We continue to work to improve VMware Communities performance and ensure consistently acceptable page load times. We are tuning the system in the following key areas:
1. Load Balancer Configuration: Today, we updated the F5 load balancer configuration to direct requests directly to the two clustered Tomcat instances running the communities application, bypassing Apache. This will remove the cause of the Gateway Timeout messages many of you have reported. If one of the nodes in the application cluster is down, the load balancer will now redirect all traffic to the functioning node.

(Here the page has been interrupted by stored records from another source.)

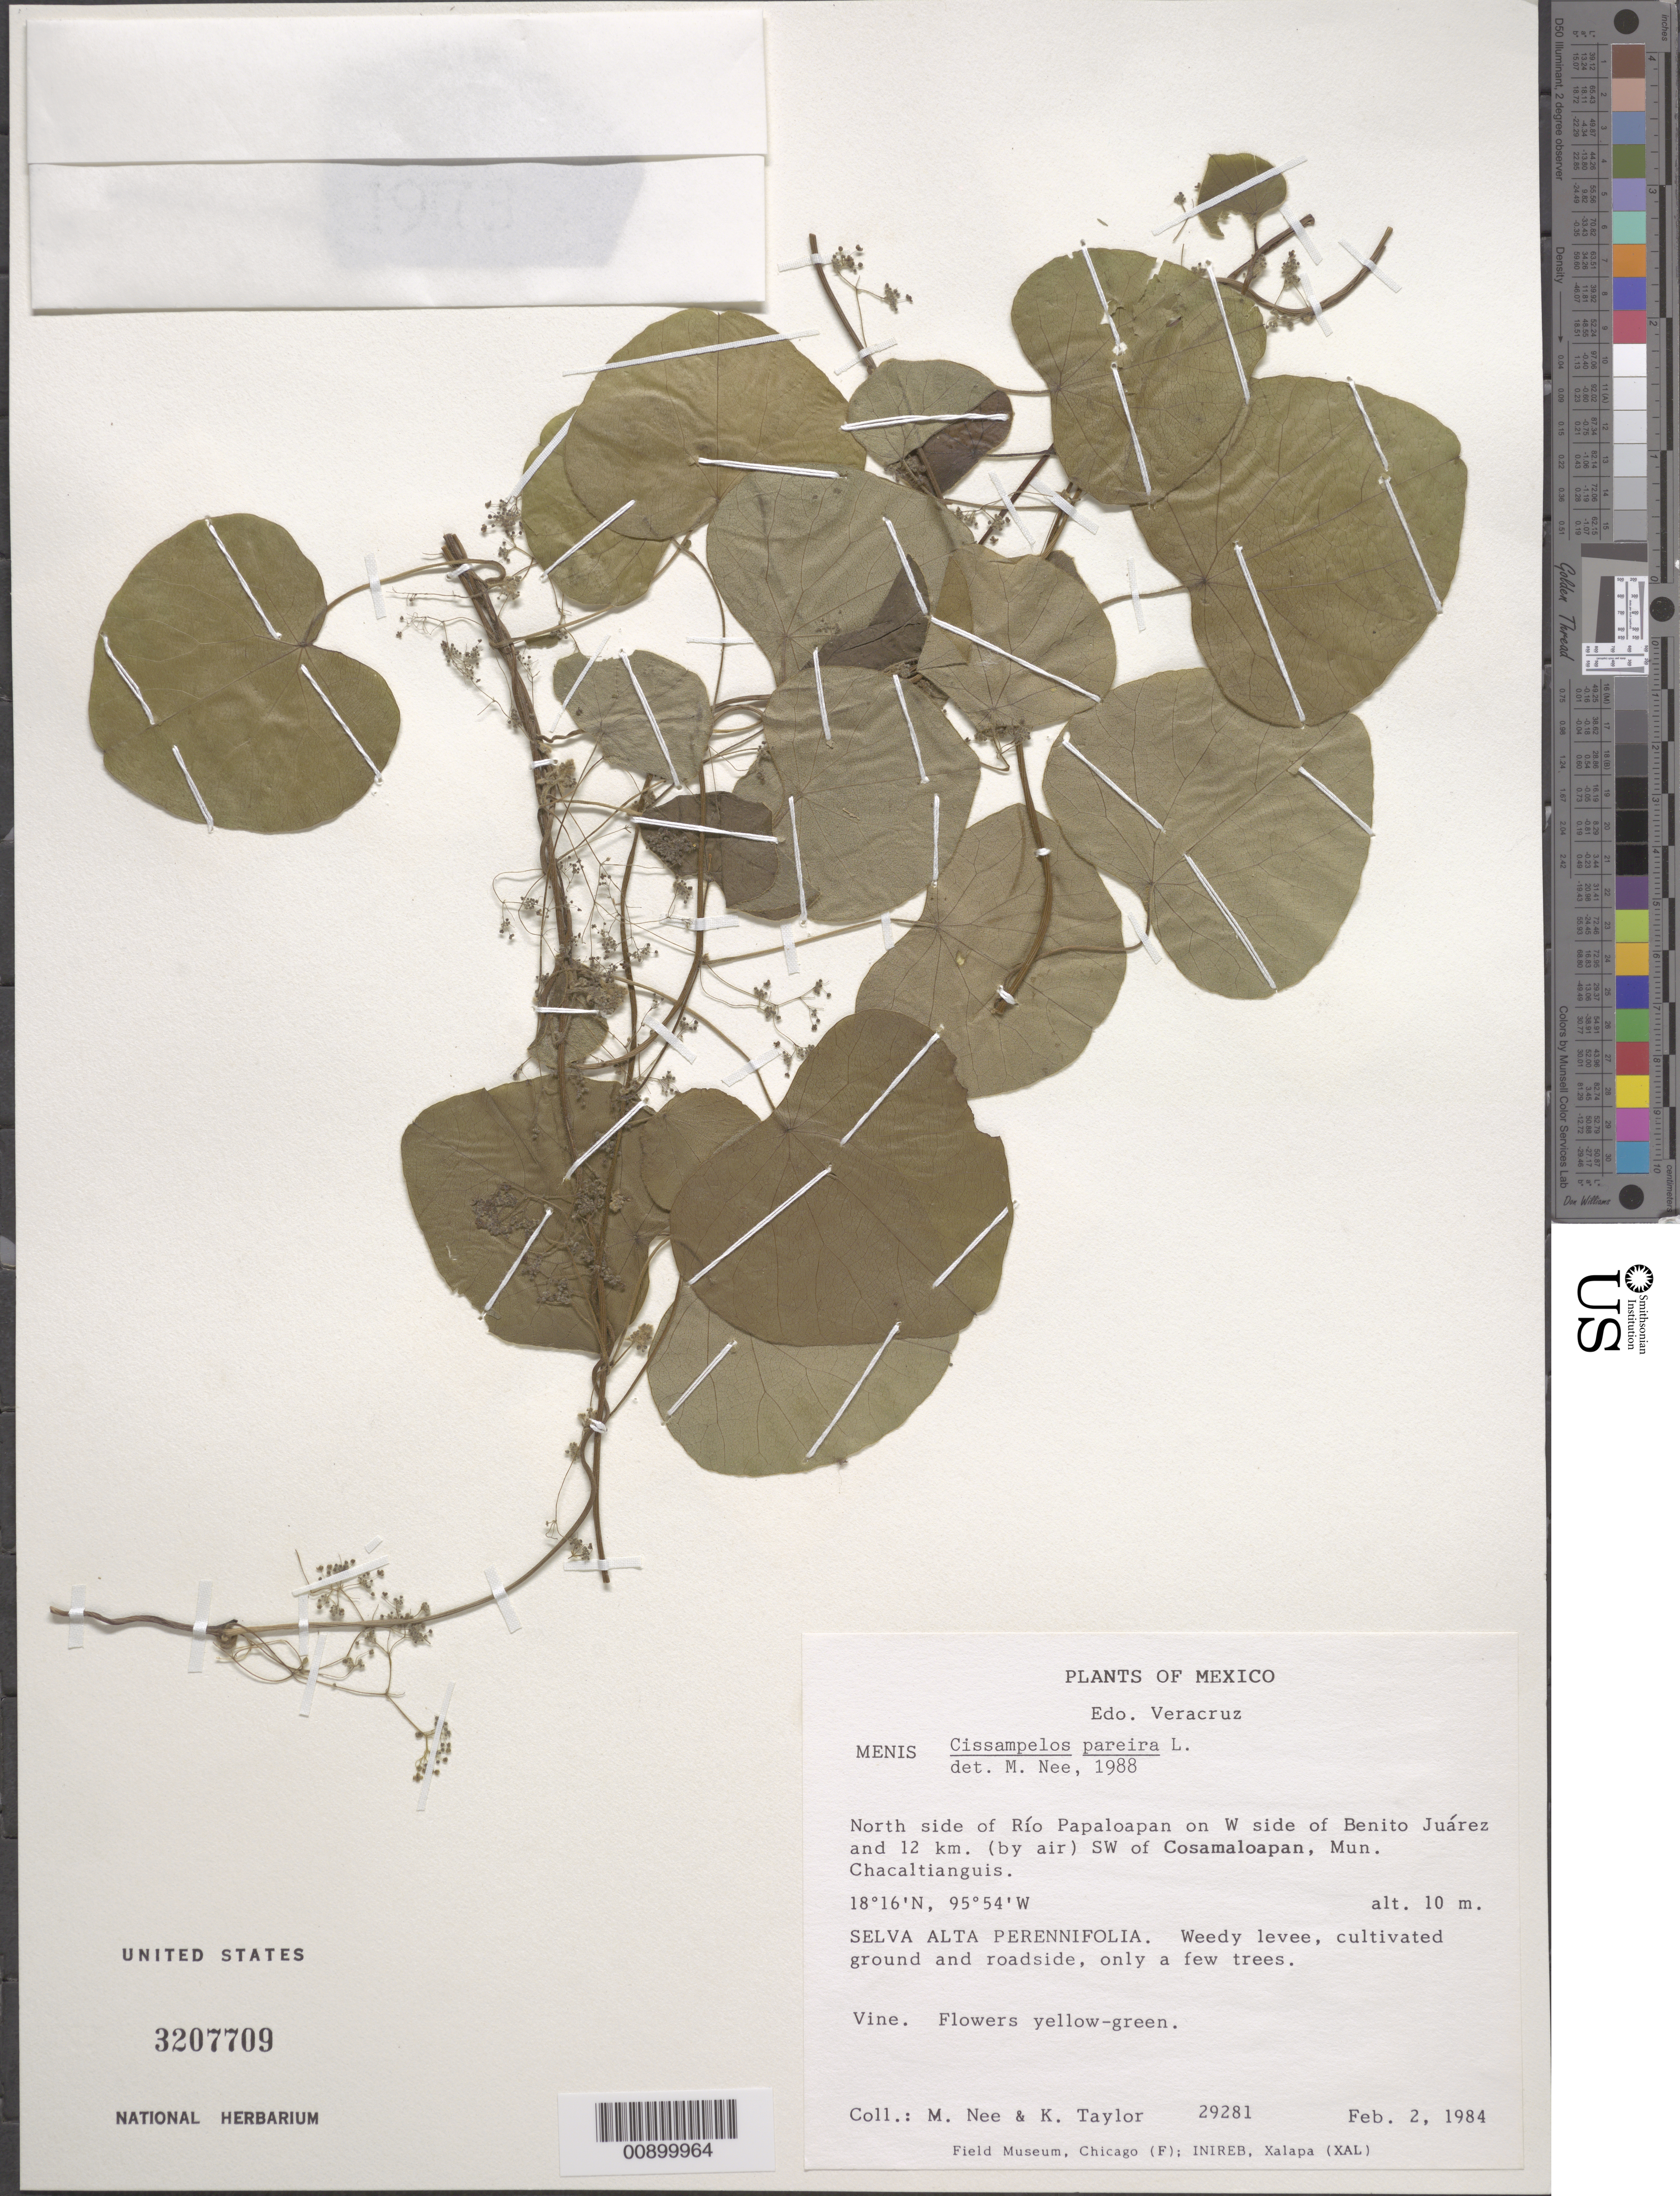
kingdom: Plantae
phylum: Tracheophyta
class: Magnoliopsida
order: Ranunculales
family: Menispermaceae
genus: Cissampelos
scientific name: Cissampelos pareira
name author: L.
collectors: M. Nee & K. Taylor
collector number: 29281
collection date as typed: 02 Feb 1984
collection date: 1984-02-02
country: Mexico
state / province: Veracruz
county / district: Chacaltianguis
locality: North side of Río Papaloapan on W side of Benito Juárez and 12 km (by air) SW of Cosamaloapan, Mun. Chacaltianguis, Edo. de Veracruz.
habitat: Selva alta perennifolia. Weedy levee, cultivated ground and roadside, only a few trees.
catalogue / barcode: US 3207709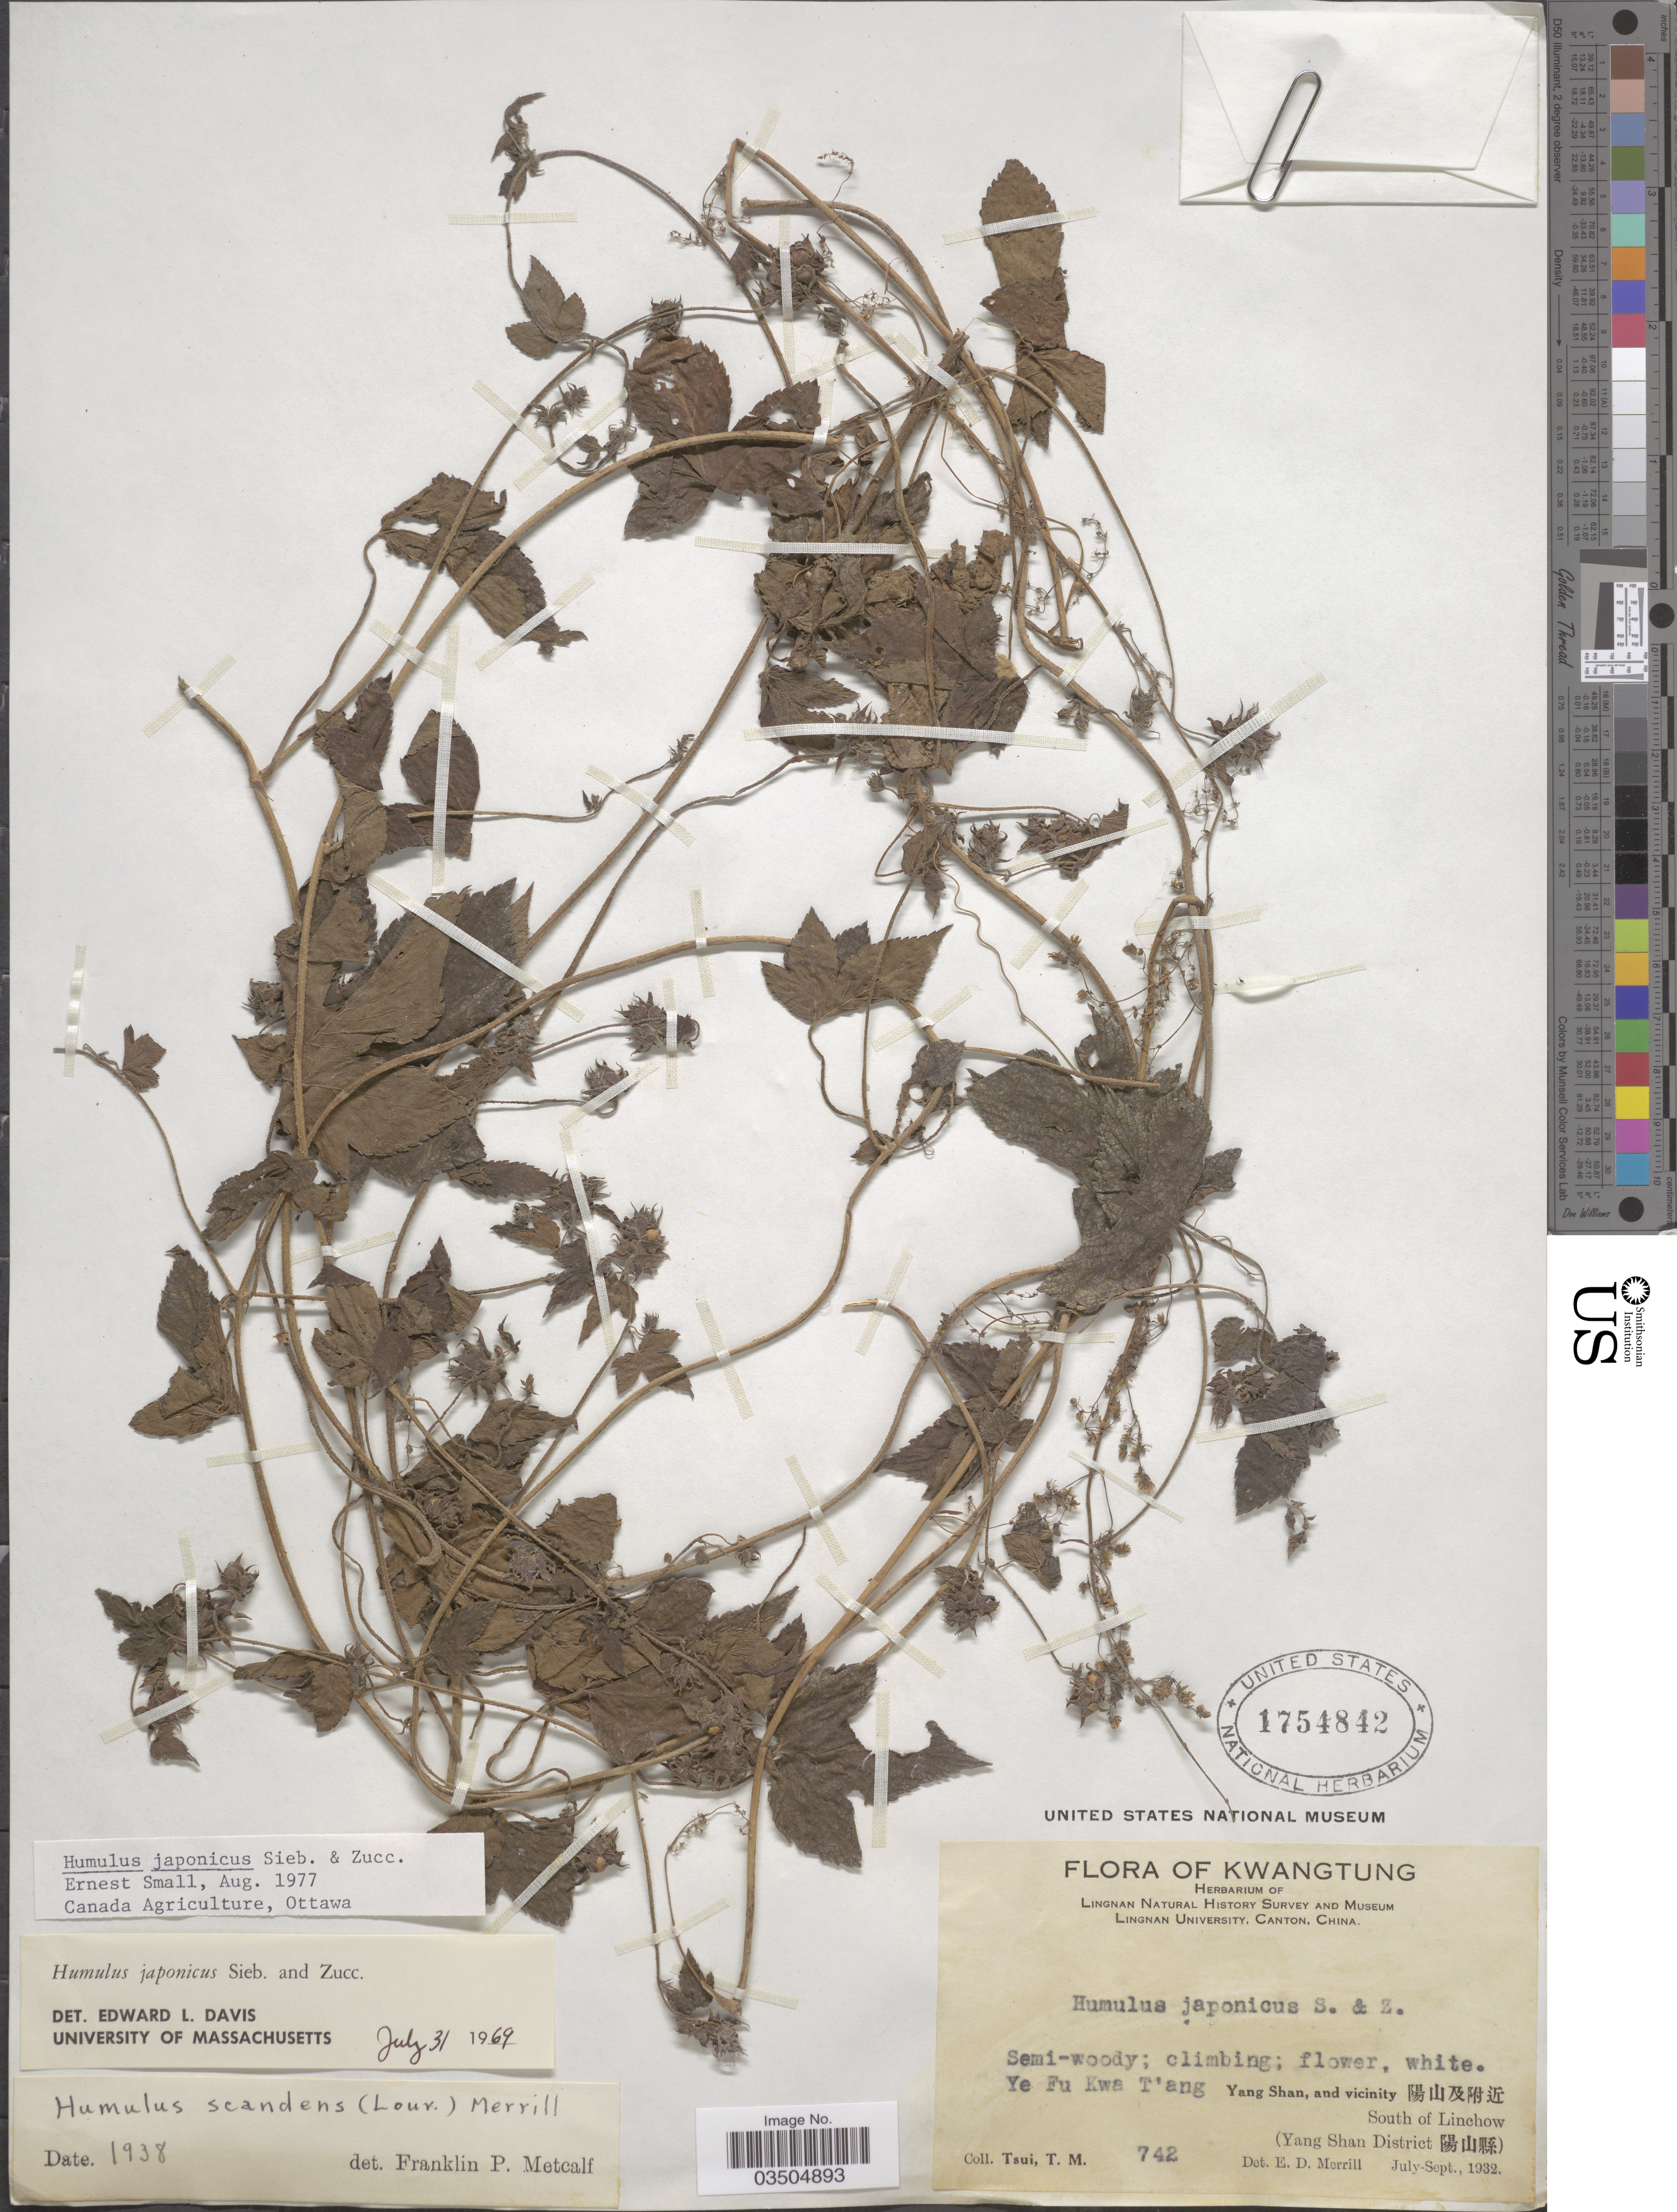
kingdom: Plantae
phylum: Tracheophyta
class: Magnoliopsida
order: Rosales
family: Cannabaceae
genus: Humulus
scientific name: Humulus japonicus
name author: Siebold & Zucc.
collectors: T. Tsui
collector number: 742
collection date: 1932-07/1932-09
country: China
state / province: Guangdong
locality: Kwangtung. Ye Fu Kwa T'ang, Yang Shan, and vicinity X, South of Linchow (Yang Shan District X).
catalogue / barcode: US 1754842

2. Redirecting Google traffic: The performance slowdowns of the last several weeks correlate directly to increased load caused by automated services like Google or RSS readers indexing / accessing the VMware Communities site. We had been aware of this issue since December when we updated the robots.txt file on the servers to disallow crawling by Google and reconfigured Apache to redirect Google crawls to a mirror of the site. This fix appeared to work; however, in the last couple of weeks, we have seen that when the system is under load, Google traffic affects the application anyway. The load balancer configuration changes described in #1 above should help resolve this: instead of having Google redirected from Apache running on the same server as the application, it is now redirected from the load balancer. This should remove the cause of the recent performance slowdowns while ensuring that Google continues to index the VMware Communities content. As I write this, we are still in the process of investigating whether there are other changes required to isolate Google and other automated service traffic, so I will update later then week when I have confirmed this fix.
3. Adding a third node: This will add 50% more processing capacity and should allow the application to handle traffic peaks better. We are taking advantage of this change to review all system configuration settings across the cluster. We will implement the third node in the next two weeks.In addition, we have made two application setting changes to temporarily increase performance:
a. Query caching: Many of you have noticed the "Your message was posted successfully, but there will be a short delay before it is viewable in the thread" message when you post. We turned on query caching, which reduces system load about 20% by not requiring the application to rebuild the thread when a new message is posted. The query cache was originally set to 10 seconds, but we reduced it to 5 seconds, which should reduce how often community participants see the message. Our current thinking is to remove query caching when we stabilize performance.
b. Status Level Calculator: The status level calculator refresh rate has been set to 12 hours, which reduces system load. We will reset the status level calculation refresh rate to a shorter interval when we determine that doing so won’t negatively affect system performance.